This summer American teenagers should find it a little easier to get a job—if they want one.
The U.S. unemployment rate fell to 4.3 percent in May, the lowest in 16 years, so teens started looking for summer jobs in the best labor market since the tech boom of the early 2000s. The May unemployment rate for 16- to 19-year-olds was 14.3 percent, but teens usually find it harder to find jobs than their more experienced elders. Back in 2009, the teenage jobless rate hit 27 percent.
But the unemployment rate measures joblessness only among people who are actively looking for work. And many American teens aren’t.

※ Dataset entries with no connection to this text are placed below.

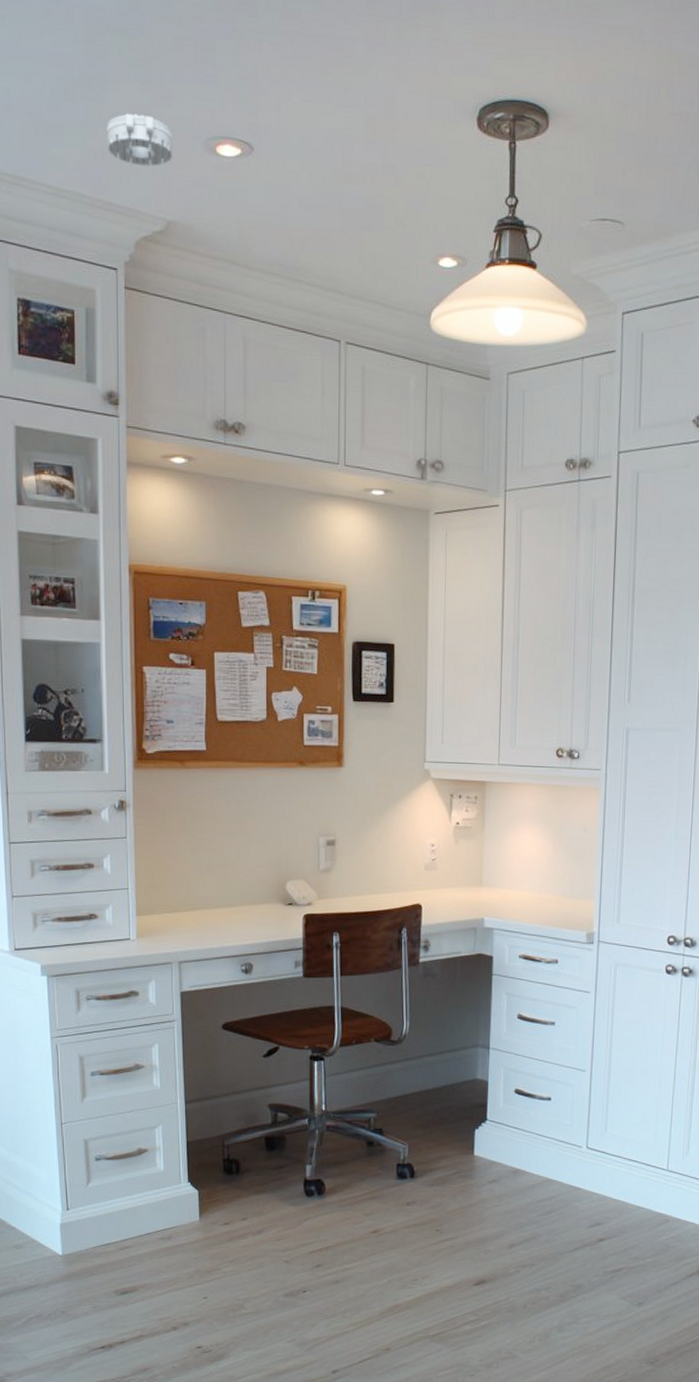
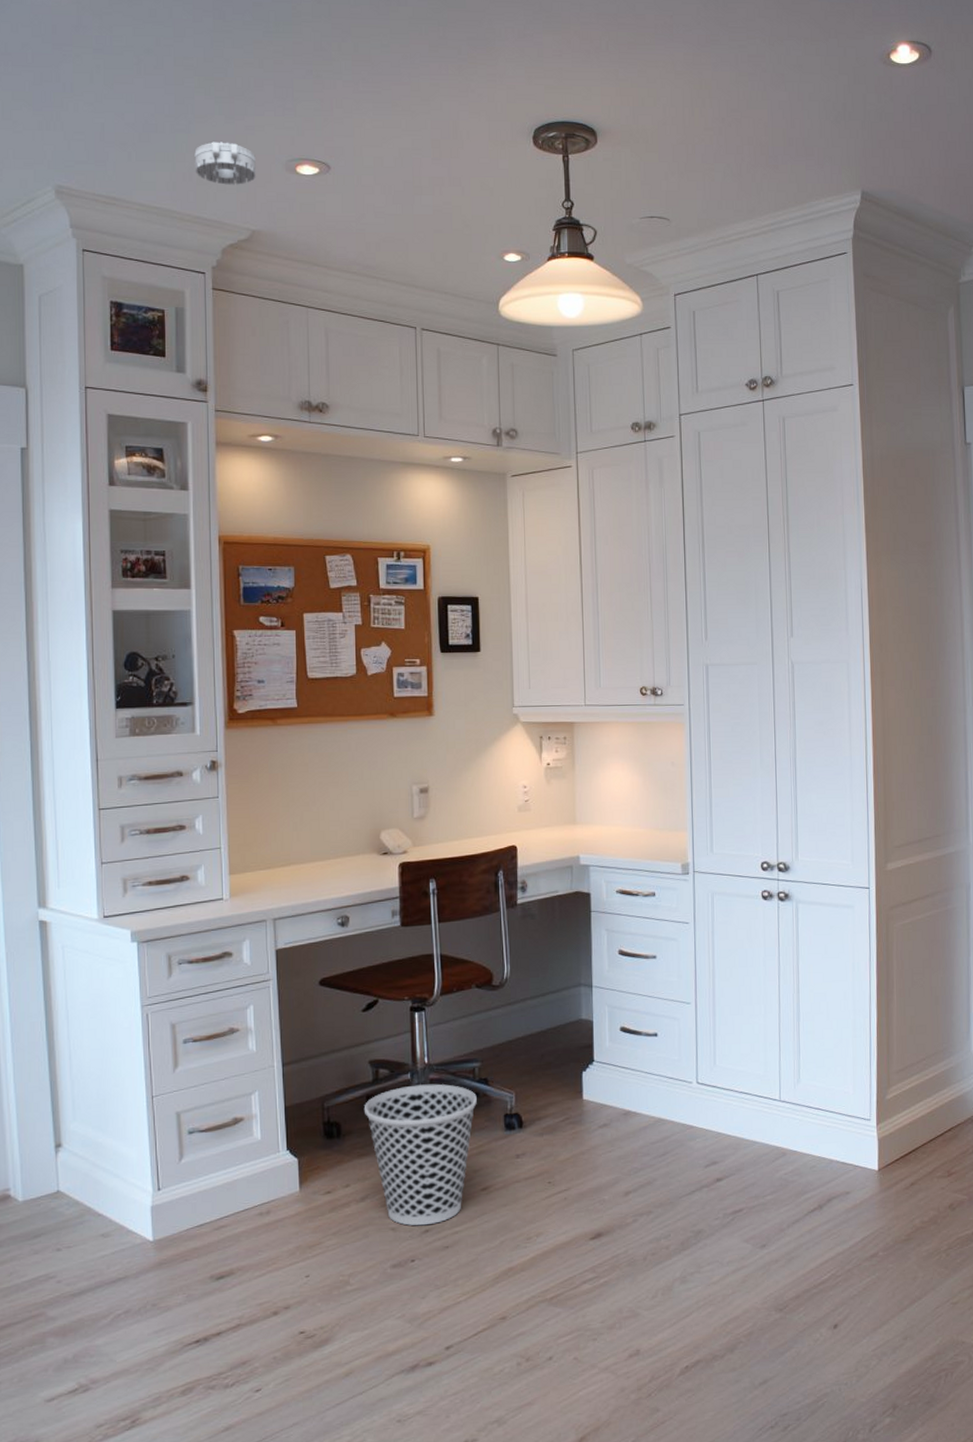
wastebasket: none [262,1130,371,1261] -> present [363,1084,477,1226]

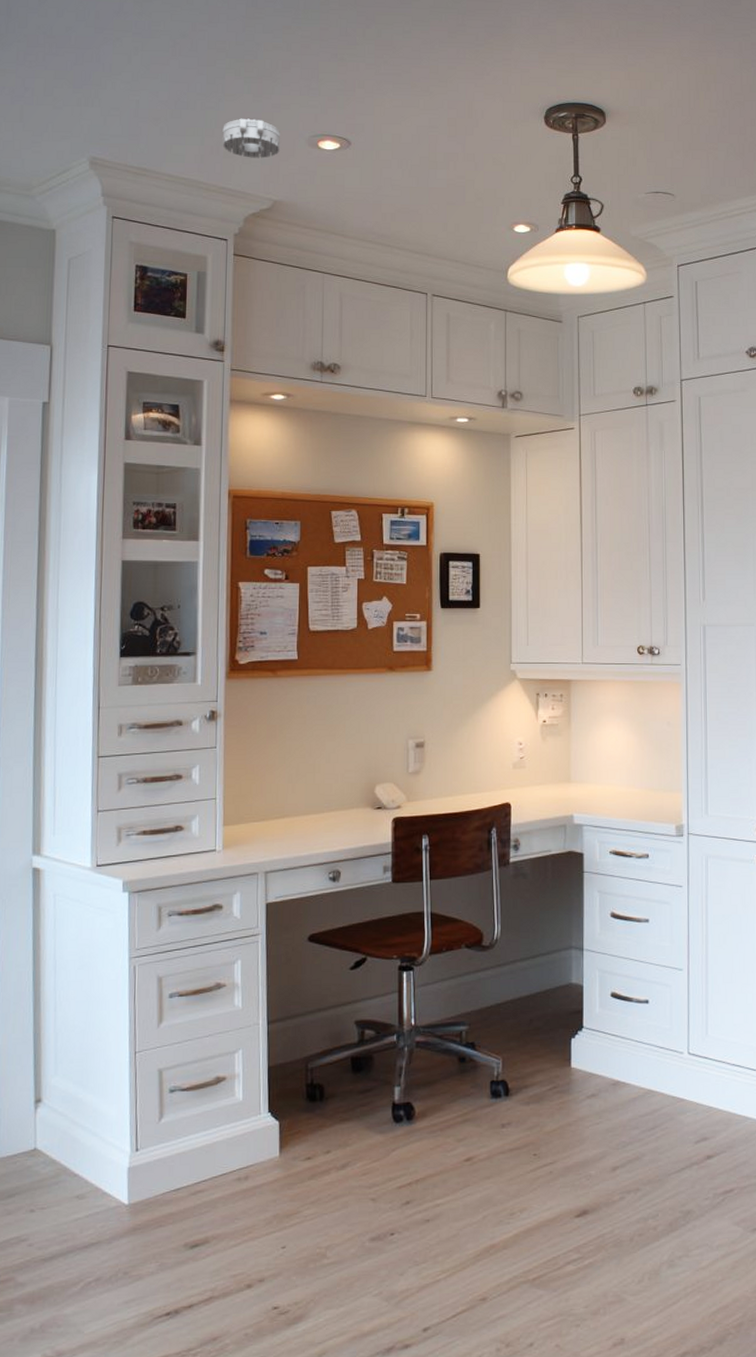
wastebasket: present [363,1084,477,1226] -> none [348,1047,463,1197]

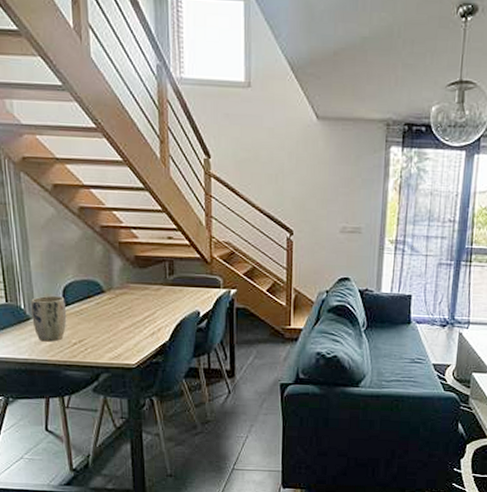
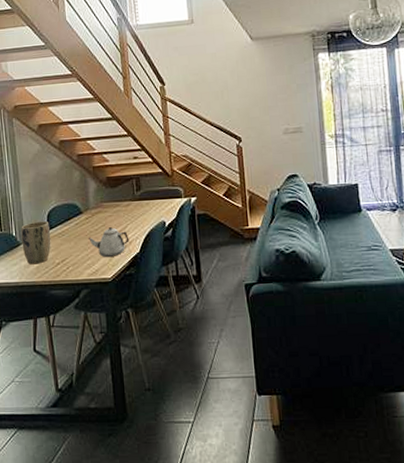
teapot: none [111,311,158,342] -> present [89,227,130,257]

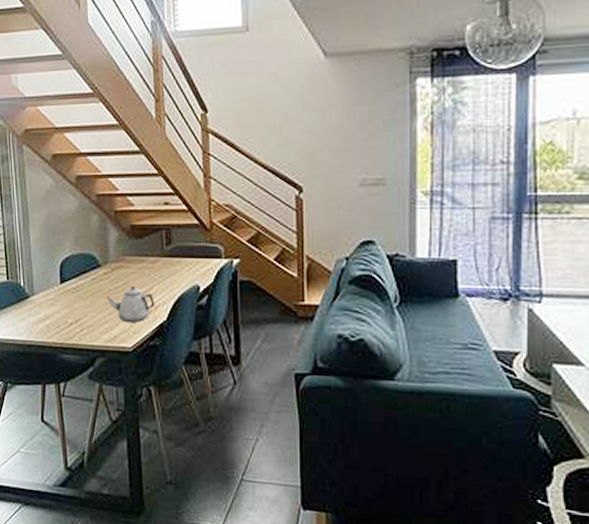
plant pot: present [21,220,51,265] -> none [30,271,64,322]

Why aren’t teens working? Lots of theories have been offered: They’re being crowded out of the workforce by older Americans, now working past 65 at the highest rates in more than 50 years. Immigrants are competing with teens for jobs; a 2012 study found that less educated immigrants affected employment for U.S. native-born teenagers far more than for native-born adults. Parents are pushing kids to volunteer and sign up for extracurricular activities instead of working, to impress college admission counselors. College-bound teens aren’t looking for work because the money doesn’t go as far as it used to. “Teen earnings are low and pay little toward the costs of college,” the BLS noted this year.
But a recent BLS analysis offers another theory, backed up by solid data. It appears that millions of teenagers aren’t working because they’re studying instead.
All this studying has obvious benefits, but a single-minded focus on education has disadvantages, too. A summer job can help teenagers grow up as it expands their experience beyond school and home. Working teens learn how to manage money, deal with bosses, and get along with co-workers of all ages.